• [Exercise aim]: Please tell how many of the lines below contain "Braga", using only a number.

• [Input records]:
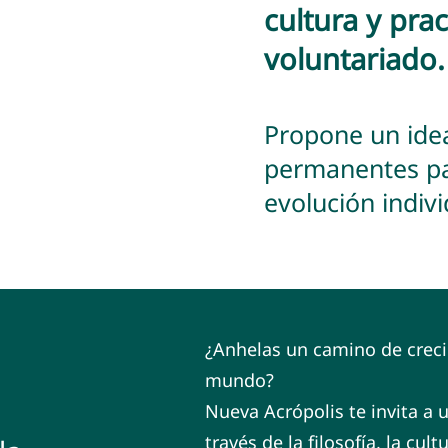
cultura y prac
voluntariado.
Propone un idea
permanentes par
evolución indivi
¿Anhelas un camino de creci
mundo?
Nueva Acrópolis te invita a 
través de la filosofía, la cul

* * *

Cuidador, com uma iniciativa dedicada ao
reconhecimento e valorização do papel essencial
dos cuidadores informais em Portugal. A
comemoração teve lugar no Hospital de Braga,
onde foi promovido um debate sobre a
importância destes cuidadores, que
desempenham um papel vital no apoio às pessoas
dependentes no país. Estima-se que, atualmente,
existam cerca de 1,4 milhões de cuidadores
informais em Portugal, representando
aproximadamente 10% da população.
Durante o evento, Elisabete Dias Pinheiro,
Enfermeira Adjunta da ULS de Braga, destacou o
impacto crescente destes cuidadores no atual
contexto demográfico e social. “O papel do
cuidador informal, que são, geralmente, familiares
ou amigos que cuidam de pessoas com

• [Output]: 2